Eva Braun

Heike B. Görtemaker

Fragmento

ca-1

 

Introducción

Cuando partió de Munich a Berlín el 7 de marzo de 1945 en un vehículo militar todoterreno, Eva Braun estaba a punto de terminar de escribir su historia.1 Esta había comenzado en 1929 en la tienda del fotógrafo muniqués Heinrich Hoffmann, donde conoció a Adolf Hitler, presidente del ultraderechista Partido Nacionalsocialista Obrero Alemán (NSDAP), entonces una formación de escaso éxito en Alemania. Ahora, Eva Braun viajaba a la capital contra la voluntad de Hitler para morir con él.

Hitler le había ordenado que se quedara en el Obersalzberg, cerca de Berchtesgaden, donde él poseía una gran hacienda, su «fortaleza en las montañas», ya que Berlín, sobre todo después de los ataques aéreos aliados del 3 de febrero, había sido destruida en buena parte; varias veces al día sonaba la alarma antiaérea. Ya en enero, el Ejército Rojo soviético había alcanzado el río Oder. Por el oeste se acercaban estadounidenses y británicos, apoyados por numerosos aliados. En la Cancillería del Reich nadie contaba, pues, con la aparición de Eva Braun. Con su llegada, comentaría más tarde Albert Speer en sus Memorias, «un heraldo de la muerte entró de forma plástica y real en el búnker».2 En ese momento se liberó efectivamente de la existencia de meretriz que había llevado durante muchos años. Desde entonces, su nombre está unido de forma inseparable al de Hitler. Ella misma se convirtió a su lado en leyenda al morir juntos. Pero ¿fue eso lo que ella había querido?

▶ Datos proporcionados

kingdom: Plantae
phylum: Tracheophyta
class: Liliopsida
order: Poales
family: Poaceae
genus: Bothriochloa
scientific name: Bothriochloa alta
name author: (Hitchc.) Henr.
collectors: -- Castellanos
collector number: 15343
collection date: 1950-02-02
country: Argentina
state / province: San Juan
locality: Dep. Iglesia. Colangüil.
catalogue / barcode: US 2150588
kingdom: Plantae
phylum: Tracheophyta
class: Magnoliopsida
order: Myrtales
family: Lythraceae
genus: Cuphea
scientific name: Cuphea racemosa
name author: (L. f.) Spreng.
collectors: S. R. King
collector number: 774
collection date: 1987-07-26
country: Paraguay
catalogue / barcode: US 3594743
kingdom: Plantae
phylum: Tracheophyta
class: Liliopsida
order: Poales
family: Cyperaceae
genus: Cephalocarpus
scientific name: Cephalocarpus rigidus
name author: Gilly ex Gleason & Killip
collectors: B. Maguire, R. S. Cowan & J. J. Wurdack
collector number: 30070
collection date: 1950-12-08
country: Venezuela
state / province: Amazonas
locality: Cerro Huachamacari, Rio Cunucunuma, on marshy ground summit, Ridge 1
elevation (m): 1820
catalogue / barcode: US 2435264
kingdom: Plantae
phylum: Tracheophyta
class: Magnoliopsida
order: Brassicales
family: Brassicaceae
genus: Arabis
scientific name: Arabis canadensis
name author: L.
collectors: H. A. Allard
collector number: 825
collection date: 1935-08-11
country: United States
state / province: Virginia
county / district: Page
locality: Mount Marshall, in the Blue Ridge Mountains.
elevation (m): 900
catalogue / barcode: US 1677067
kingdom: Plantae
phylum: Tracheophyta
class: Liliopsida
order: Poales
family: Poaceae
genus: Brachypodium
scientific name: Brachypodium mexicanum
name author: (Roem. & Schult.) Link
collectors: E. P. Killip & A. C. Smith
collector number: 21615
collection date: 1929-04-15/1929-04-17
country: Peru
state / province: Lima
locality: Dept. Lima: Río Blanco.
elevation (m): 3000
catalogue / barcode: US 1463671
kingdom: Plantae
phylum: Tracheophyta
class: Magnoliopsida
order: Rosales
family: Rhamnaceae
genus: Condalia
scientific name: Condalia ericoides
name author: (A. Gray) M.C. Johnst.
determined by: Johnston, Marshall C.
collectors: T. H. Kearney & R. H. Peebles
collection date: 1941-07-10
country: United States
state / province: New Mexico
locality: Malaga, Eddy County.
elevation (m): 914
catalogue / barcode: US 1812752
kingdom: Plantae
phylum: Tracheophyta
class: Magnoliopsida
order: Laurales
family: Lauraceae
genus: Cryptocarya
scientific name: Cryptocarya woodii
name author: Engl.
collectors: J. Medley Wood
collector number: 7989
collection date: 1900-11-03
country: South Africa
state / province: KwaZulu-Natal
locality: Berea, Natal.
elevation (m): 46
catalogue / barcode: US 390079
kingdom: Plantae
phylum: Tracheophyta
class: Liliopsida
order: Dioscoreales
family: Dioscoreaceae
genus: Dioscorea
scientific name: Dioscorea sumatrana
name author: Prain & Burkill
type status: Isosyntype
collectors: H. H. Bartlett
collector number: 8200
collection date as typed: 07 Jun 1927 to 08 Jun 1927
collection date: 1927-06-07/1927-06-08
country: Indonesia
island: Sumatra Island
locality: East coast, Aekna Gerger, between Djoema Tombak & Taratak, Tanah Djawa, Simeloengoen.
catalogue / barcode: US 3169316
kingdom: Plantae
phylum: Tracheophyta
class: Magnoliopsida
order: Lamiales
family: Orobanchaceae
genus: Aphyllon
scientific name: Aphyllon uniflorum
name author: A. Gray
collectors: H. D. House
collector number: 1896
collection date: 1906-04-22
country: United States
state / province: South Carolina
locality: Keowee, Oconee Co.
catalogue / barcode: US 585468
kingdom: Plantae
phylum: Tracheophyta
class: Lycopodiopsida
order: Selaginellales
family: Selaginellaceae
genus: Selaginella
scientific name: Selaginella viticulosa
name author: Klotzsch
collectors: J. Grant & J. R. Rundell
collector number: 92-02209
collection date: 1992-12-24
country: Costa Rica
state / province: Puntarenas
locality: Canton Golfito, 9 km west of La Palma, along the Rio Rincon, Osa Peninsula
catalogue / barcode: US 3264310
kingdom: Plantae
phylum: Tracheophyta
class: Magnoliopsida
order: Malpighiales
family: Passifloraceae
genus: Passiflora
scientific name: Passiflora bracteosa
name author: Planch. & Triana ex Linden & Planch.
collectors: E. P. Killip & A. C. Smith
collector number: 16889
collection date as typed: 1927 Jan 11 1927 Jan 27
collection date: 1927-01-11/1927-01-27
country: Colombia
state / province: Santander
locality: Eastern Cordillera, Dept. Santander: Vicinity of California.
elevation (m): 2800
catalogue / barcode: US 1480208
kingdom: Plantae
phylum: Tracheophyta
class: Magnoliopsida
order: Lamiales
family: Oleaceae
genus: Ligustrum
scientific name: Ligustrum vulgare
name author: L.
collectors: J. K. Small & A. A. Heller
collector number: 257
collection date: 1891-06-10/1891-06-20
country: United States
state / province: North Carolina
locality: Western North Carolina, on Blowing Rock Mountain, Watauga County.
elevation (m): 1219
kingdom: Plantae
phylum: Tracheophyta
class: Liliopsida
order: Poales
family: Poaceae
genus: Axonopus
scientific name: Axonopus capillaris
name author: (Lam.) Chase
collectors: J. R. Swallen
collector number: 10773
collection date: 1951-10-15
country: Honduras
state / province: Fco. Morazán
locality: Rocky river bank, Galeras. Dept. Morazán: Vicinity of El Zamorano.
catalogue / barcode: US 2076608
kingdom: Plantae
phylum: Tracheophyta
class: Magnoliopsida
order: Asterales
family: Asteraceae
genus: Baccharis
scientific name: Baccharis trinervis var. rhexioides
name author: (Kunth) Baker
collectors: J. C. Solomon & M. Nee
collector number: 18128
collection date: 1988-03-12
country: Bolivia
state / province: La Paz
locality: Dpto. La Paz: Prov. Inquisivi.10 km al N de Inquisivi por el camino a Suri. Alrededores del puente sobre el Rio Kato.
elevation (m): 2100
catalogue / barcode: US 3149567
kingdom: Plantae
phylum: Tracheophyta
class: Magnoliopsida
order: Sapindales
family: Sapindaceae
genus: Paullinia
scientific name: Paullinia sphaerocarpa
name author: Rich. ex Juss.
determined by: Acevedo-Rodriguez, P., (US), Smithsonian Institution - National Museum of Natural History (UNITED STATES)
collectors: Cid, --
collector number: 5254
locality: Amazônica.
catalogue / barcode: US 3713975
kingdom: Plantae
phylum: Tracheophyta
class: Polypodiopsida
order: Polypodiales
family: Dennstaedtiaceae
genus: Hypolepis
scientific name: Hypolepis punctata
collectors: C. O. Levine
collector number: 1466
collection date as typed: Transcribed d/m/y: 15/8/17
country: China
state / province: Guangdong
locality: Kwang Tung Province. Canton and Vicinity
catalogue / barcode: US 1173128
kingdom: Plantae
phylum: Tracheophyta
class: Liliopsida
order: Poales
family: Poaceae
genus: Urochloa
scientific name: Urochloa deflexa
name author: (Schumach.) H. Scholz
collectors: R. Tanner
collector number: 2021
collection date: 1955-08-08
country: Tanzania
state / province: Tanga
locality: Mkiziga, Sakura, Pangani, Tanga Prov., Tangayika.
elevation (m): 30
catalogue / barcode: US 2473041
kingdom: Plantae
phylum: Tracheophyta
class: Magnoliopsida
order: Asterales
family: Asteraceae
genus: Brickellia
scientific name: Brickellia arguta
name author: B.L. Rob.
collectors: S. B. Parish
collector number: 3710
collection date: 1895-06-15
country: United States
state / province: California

▶ Instrucción 1
Transcribe del fragmento sobre Eva Braun el pasaje que empieza en "Heike B. Görtemaker" y termina en "morir con él.".
▶ Instrucción 2
Traduce al inglés esta oración del fragmento sobre Eva Braun: «Ya en enero, el Ejército Rojo soviético había alcanzado el río Oder.»
▶ Instrucción 3
Enumera todas las personas que se nombran en los dos párrafos de la introducción del fragmento sobre Eva Braun.
Los datos no son necesarios.

▶ Respuesta 1
Heike B. Görtemaker

Fragmento

ca-1

 

Introducción

Cuando partió de Munich a Berlín el 7 de marzo de 1945 en un vehículo militar todoterreno, Eva Braun estaba a punto de terminar de escribir su historia.1 Esta había comenzado en 1929 en la tienda del fotógrafo muniqués Heinrich Hoffmann, donde conoció a Adolf Hitler, presidente del ultraderechista Partido Nacionalsocialista Obrero Alemán (NSDAP), entonces una formación de escaso éxito en Alemania. Ahora, Eva Braun viajaba a la capital contra la voluntad de Hitler para morir con él.

▶ Respuesta 2
As early as January, the Soviet Red Army had reached the Oder River.

▶ Respuesta 3
Eva Braun
Heinrich Hoffmann
Adolf Hitler
Albert Speer